Argentina appealed that decision to the Supreme Court hoping to overturn it. The Court’s 2014 decision was 7-1 and was written by Justice Scalia. Justice Ginsburg was the dissent and Justice Sotomayor recused herself “because she had had something to do with the Argentina debt litigation when she was a judge on the Second Circuit.”
The ruling upheld the New York federal judge’s decision that Argentina owed its 1994 creditors money in keeping with promises it had made, but I wonder if readers of the ProPublica story understand that this was not a case where the Supreme Court swung the case in a favorable direction for Singer and others. The favorable decision had already been reached by the lower court (and apparently affirmed by an appeals court) before SCOTUS put a stamp of finality on it in 2014.
ProPublica asked Justice Alito to comment on the story prior to publication but he declined. Instead, the Wall Street Journal published his full response.
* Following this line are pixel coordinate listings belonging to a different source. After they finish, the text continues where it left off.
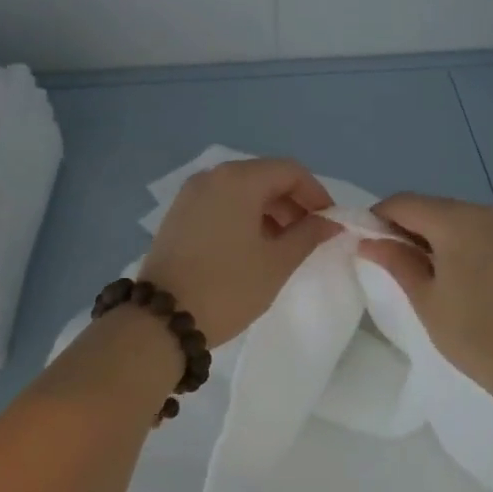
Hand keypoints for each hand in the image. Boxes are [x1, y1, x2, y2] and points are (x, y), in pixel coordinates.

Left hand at [139, 158, 335, 346]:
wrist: (162, 320)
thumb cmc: (228, 287)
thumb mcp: (277, 263)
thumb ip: (308, 235)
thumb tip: (330, 222)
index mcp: (238, 179)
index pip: (290, 171)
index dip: (316, 194)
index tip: (330, 222)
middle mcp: (212, 176)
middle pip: (264, 177)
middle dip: (292, 202)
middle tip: (310, 235)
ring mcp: (190, 194)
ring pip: (241, 190)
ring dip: (269, 211)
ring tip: (284, 245)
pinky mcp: (178, 214)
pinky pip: (221, 203)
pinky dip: (243, 216)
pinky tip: (253, 246)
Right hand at [358, 193, 492, 404]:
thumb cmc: (476, 336)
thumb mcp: (426, 300)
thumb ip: (396, 262)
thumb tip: (368, 241)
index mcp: (457, 220)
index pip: (404, 203)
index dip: (377, 218)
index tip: (365, 245)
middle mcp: (485, 212)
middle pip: (431, 207)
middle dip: (405, 228)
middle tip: (390, 262)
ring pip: (456, 219)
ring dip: (432, 236)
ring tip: (422, 274)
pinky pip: (479, 233)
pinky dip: (459, 244)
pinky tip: (457, 278)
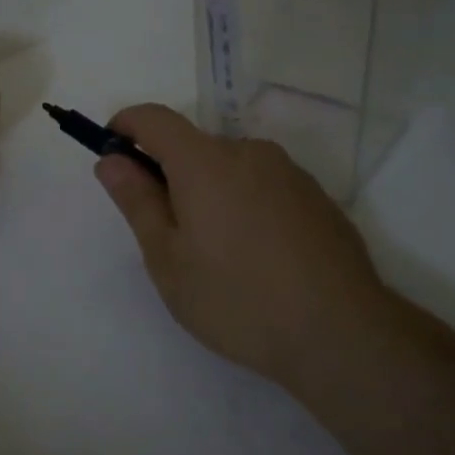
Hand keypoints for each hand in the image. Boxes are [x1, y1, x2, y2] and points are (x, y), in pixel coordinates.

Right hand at [93, 104, 393, 389]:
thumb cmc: (238, 299)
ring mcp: (289, 173)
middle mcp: (249, 153)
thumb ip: (137, 202)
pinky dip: (244, 204)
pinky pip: (264, 186)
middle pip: (194, 146)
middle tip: (167, 233)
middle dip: (169, 174)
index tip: (113, 153)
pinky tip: (256, 257)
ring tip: (216, 253)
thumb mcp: (168, 259)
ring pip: (230, 167)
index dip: (126, 126)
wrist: (343, 335)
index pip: (154, 119)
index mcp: (205, 162)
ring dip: (209, 191)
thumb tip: (112, 160)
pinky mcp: (317, 198)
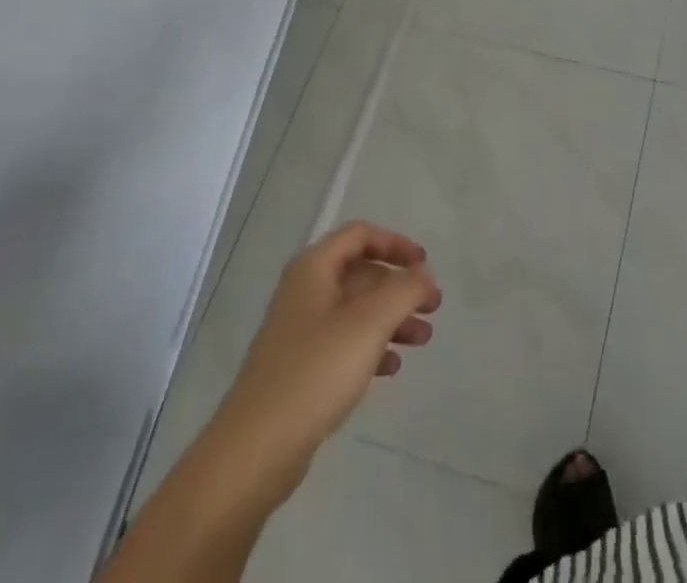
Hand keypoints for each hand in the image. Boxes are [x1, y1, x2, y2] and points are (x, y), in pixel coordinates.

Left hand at [220, 222, 440, 500]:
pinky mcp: (299, 369)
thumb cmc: (315, 372)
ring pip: (356, 311)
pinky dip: (371, 347)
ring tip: (423, 340)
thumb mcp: (370, 323)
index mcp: (314, 268)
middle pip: (361, 273)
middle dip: (399, 288)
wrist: (253, 452)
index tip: (424, 265)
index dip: (396, 244)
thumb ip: (404, 291)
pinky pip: (343, 344)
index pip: (361, 235)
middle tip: (433, 308)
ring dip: (391, 319)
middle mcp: (304, 291)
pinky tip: (392, 368)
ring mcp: (299, 332)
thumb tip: (423, 276)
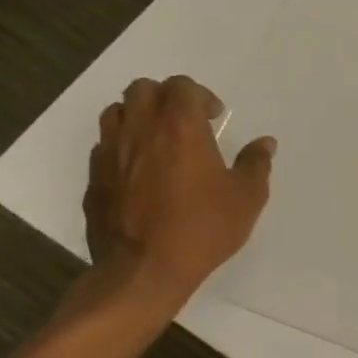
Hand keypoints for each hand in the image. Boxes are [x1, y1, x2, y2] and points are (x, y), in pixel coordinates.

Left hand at [82, 75, 274, 310]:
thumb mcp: (247, 198)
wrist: (142, 272)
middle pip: (142, 89)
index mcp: (180, 127)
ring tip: (157, 142)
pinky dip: (121, 148)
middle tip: (184, 123)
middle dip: (165, 98)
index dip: (200, 95)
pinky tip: (138, 173)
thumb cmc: (201, 228)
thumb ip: (256, 164)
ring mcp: (110, 154)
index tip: (213, 118)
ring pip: (116, 113)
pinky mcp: (93, 179)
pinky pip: (104, 147)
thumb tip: (265, 143)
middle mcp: (140, 130)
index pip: (181, 85)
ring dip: (137, 117)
ProPublica has leveled two charges against me: first, that I should have recused in matters in which an entity connected with Paul Singer was a party and, second, that I was obligated to list certain items as gifts on my 2008 Financial Disclose Report. Neither charge is valid.
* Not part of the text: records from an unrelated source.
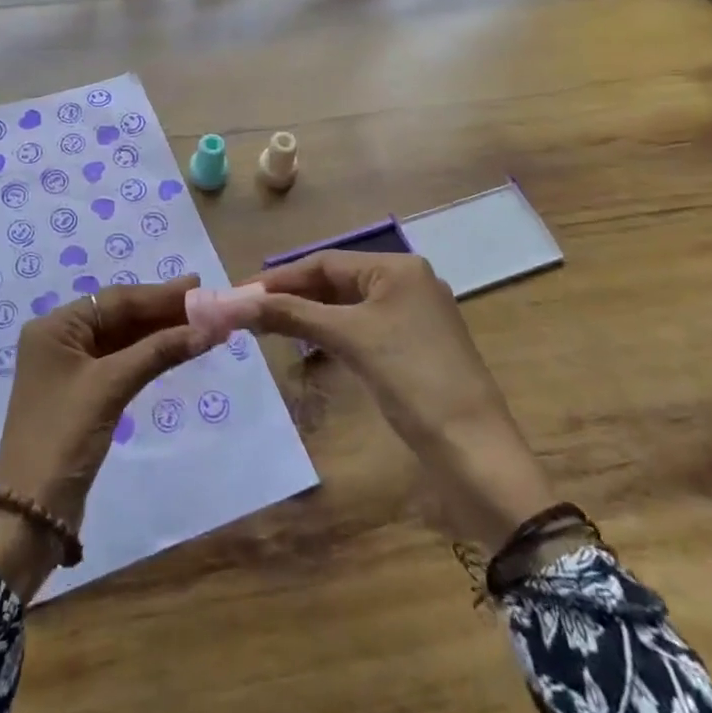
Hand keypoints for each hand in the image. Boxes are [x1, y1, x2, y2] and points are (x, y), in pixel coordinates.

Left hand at [0, 275, 219, 597]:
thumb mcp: (111, 387)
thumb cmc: (64, 435)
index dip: (159, 294)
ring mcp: (70, 367)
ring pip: (122, 340)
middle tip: (206, 303)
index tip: (198, 286)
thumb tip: (207, 329)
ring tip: (200, 324)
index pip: (115, 300)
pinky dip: (147, 356)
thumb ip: (157, 352)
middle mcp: (60, 339)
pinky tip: (175, 349)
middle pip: (119, 316)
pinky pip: (120, 362)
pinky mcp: (82, 393)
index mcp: (55, 327)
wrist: (31, 509)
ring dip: (159, 334)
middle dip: (162, 312)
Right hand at [191, 253, 553, 550]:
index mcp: (398, 268)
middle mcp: (407, 282)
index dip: (280, 278)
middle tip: (249, 312)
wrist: (474, 450)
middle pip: (336, 280)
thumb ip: (292, 315)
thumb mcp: (349, 338)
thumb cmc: (412, 379)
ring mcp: (413, 316)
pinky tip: (308, 344)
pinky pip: (362, 327)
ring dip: (309, 314)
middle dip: (292, 295)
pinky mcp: (414, 347)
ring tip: (268, 326)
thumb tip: (236, 303)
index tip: (240, 294)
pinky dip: (332, 332)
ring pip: (348, 305)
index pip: (325, 262)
He goes on to argue that in the specific 2014 case he did not know that Singer was involved because his name never appeared in any court document about the case.
To ensure that I am not required to recuse, multiple members of my staff carefully check the names of the parties in each case and any other entities listed in the corporate disclosure statement required by our rules. See Supreme Court Rule 29.6. Mr. Singer was not listed as a party in any of the cases listed by ProPublica. Nor did his name appear in any of the corporate disclosure statements or the certiorari petitions or briefs in opposition to certiorari. In the one case in which review was granted, Republic of Argentina v. NML Capital, Ltd., No. 12-842, Mr. Singer’s name did not appear in either the certiorari petition, the brief in opposition, or the merits briefs. Because his name did not appear in these filings, I was unaware of his connection with any of the listed entities, and I had no good reason to be aware of that.
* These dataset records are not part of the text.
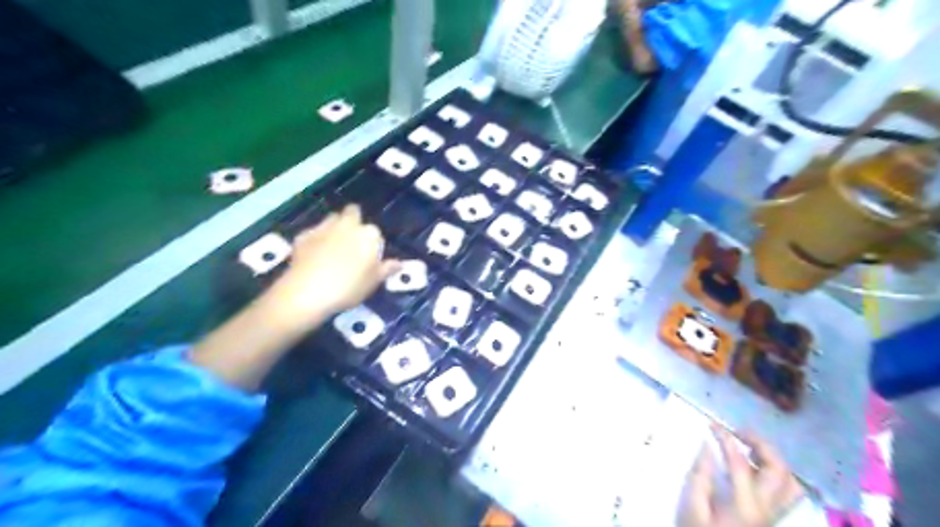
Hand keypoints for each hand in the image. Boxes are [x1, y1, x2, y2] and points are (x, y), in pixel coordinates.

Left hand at [263, 204, 399, 330]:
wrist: (308, 292)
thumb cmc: (349, 287)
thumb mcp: (373, 282)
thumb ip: (386, 269)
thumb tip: (399, 263)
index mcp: (368, 234)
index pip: (375, 231)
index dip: (372, 242)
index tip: (369, 254)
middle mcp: (347, 225)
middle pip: (353, 213)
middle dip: (354, 221)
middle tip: (352, 241)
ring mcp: (323, 228)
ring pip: (332, 218)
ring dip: (335, 226)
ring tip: (334, 245)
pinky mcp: (303, 235)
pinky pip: (314, 232)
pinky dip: (316, 239)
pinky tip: (314, 254)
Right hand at [680, 425, 802, 526]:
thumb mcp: (692, 509)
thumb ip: (700, 477)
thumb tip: (707, 448)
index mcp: (744, 505)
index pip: (739, 463)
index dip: (726, 440)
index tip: (712, 425)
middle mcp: (766, 508)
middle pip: (778, 470)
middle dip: (761, 445)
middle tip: (739, 432)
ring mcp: (772, 514)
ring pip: (790, 482)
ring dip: (773, 459)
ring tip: (749, 447)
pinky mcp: (770, 518)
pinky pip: (785, 491)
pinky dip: (775, 472)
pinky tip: (754, 467)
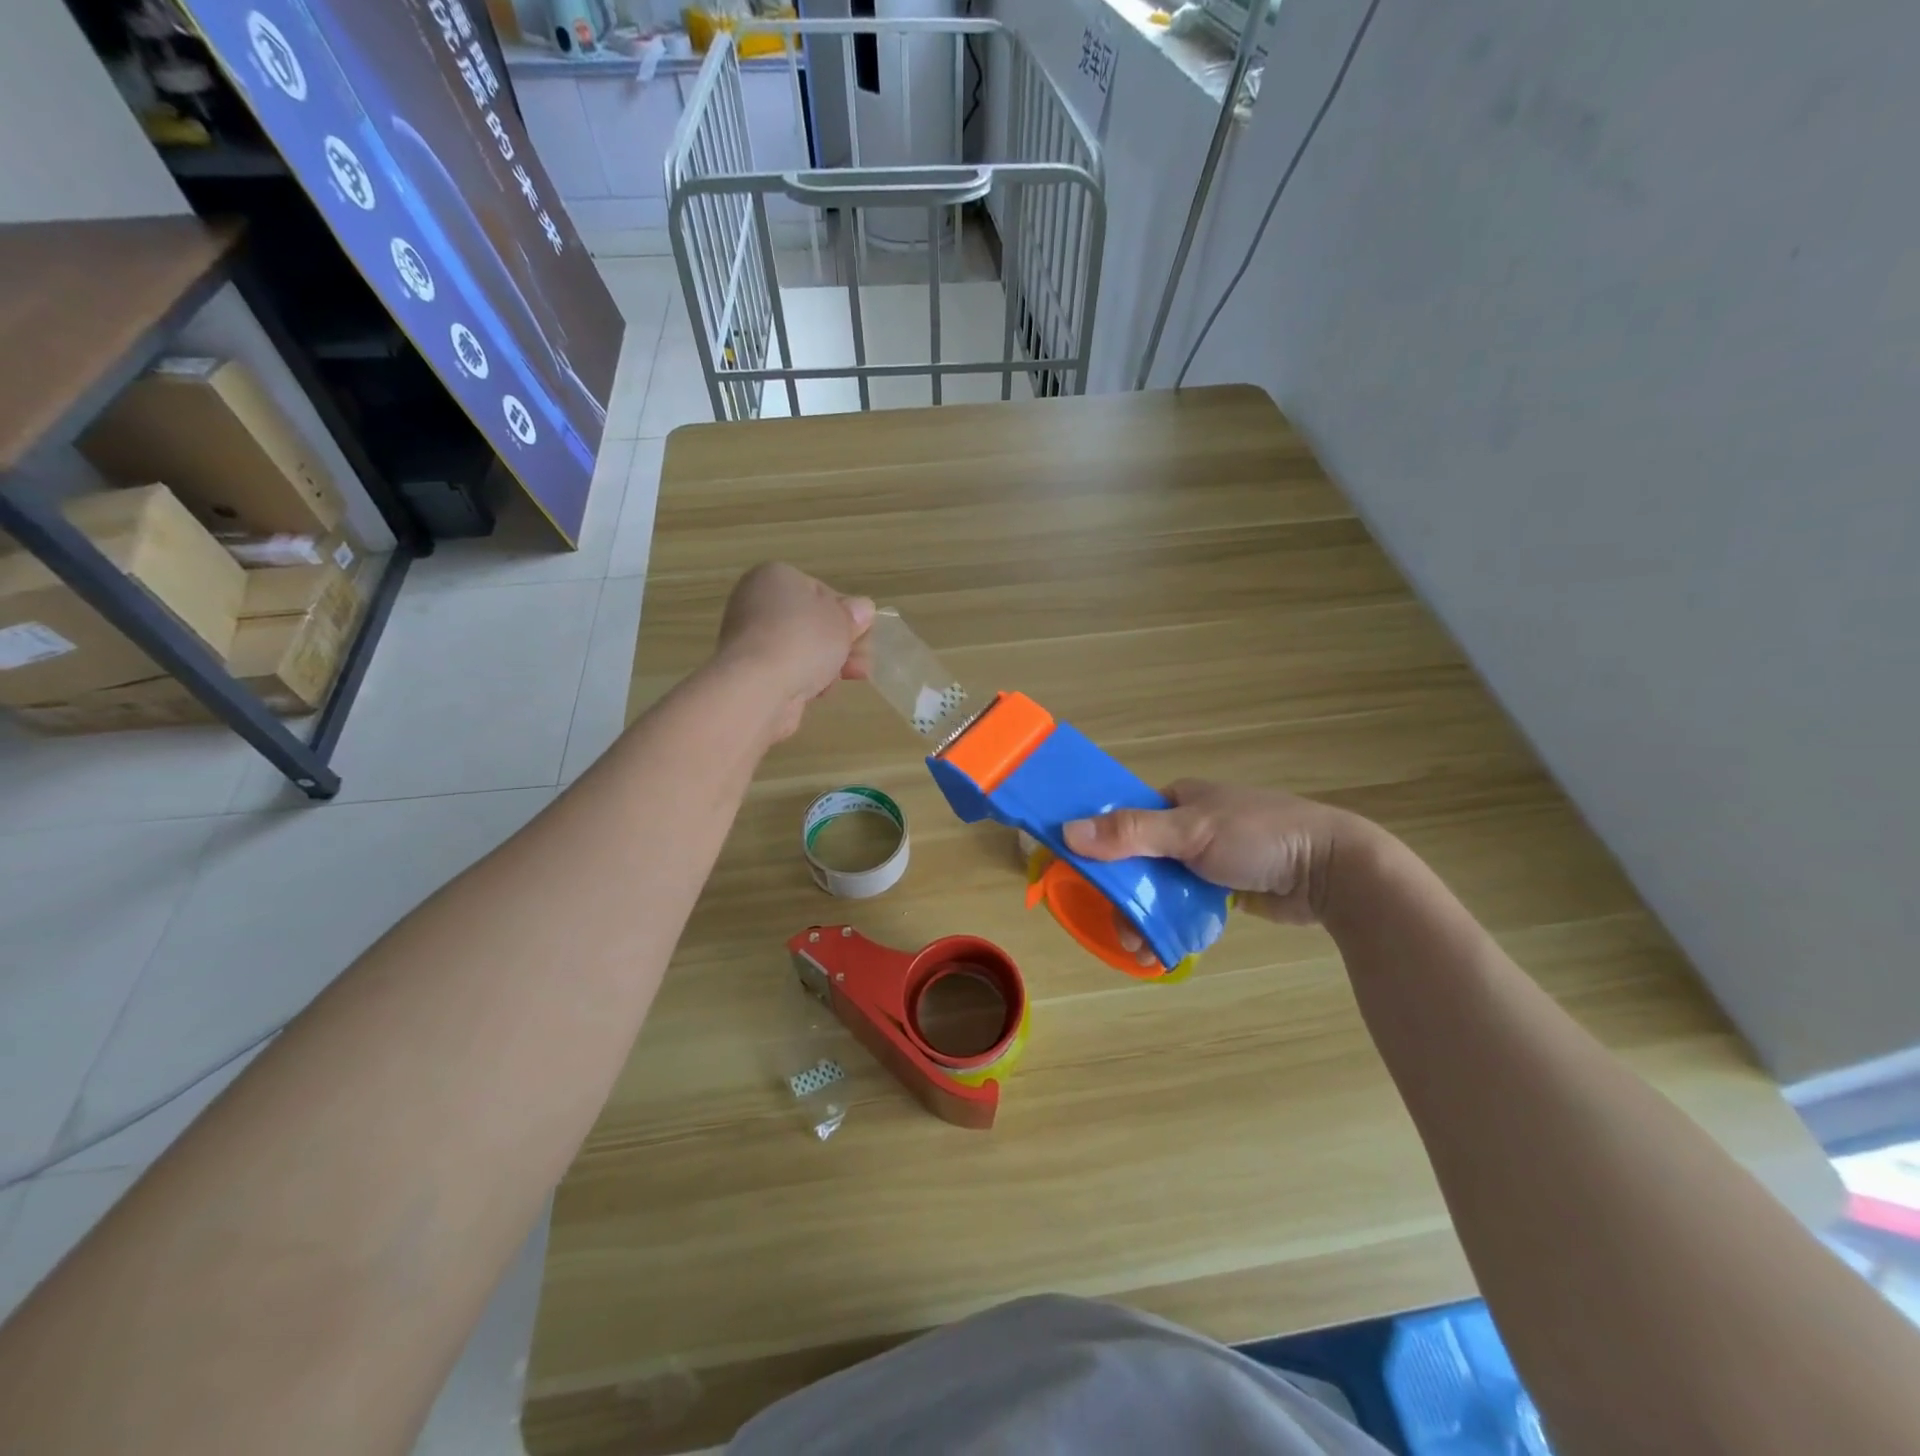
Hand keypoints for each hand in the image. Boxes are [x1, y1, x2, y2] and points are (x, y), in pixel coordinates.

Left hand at [716, 563, 874, 740]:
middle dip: (841, 644)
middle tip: (863, 664)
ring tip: (847, 679)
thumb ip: (854, 614)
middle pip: (812, 622)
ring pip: (803, 649)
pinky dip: (806, 680)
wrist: (758, 687)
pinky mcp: (750, 672)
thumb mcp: (843, 620)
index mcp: (776, 576)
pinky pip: (789, 671)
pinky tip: (819, 691)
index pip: (821, 592)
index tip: (862, 636)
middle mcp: (757, 602)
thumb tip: (861, 610)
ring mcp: (751, 639)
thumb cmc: (803, 640)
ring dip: (828, 664)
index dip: (847, 615)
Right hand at [1063, 779, 1375, 926]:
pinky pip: (1185, 903)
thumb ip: (1130, 833)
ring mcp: (1208, 859)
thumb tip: (1067, 833)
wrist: (1334, 870)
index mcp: (1179, 799)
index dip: (1098, 846)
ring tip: (1141, 948)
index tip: (1082, 879)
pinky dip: (1173, 921)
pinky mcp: (1225, 888)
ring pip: (1160, 886)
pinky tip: (1165, 945)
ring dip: (1146, 915)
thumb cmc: (1260, 836)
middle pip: (1138, 859)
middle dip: (1124, 895)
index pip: (1123, 818)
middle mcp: (1189, 825)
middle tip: (1119, 928)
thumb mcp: (1191, 831)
As for the claim that he should have reported the travel and lodging on his disclosure form, Alito said that at the time the general understanding was that travel and lodging need not be reported.
When I joined the Court and until the recent amendment of the filing instructions, justices commonly interpreted this discussion of “hospitality” to mean that accommodations and transportation for social events were not reportable gifts. The flight to Alaska was the only occasion when I have accepted transportation for a purely social event, and in doing so I followed what I understood to be standard practice.
For these reasons, I did not include on my Financial Disclosure Report for 2008 either the accommodations provided by the owner of the King Salmon Lodge, who, to my knowledge, has never been involved in any matter before the Court, or the seat on the flight to Alaska.
Finally, about the flight, Alito argued that he was asked to join the trip shortly before it happened and understood that the flight was happening with or without him. He took a seat which otherwise would have been empty and which “would not impose any extra cost on Mr. Singer.” The alternative would have been to fly commercial which he says would have created an imposition on the Court to provide security for his travel.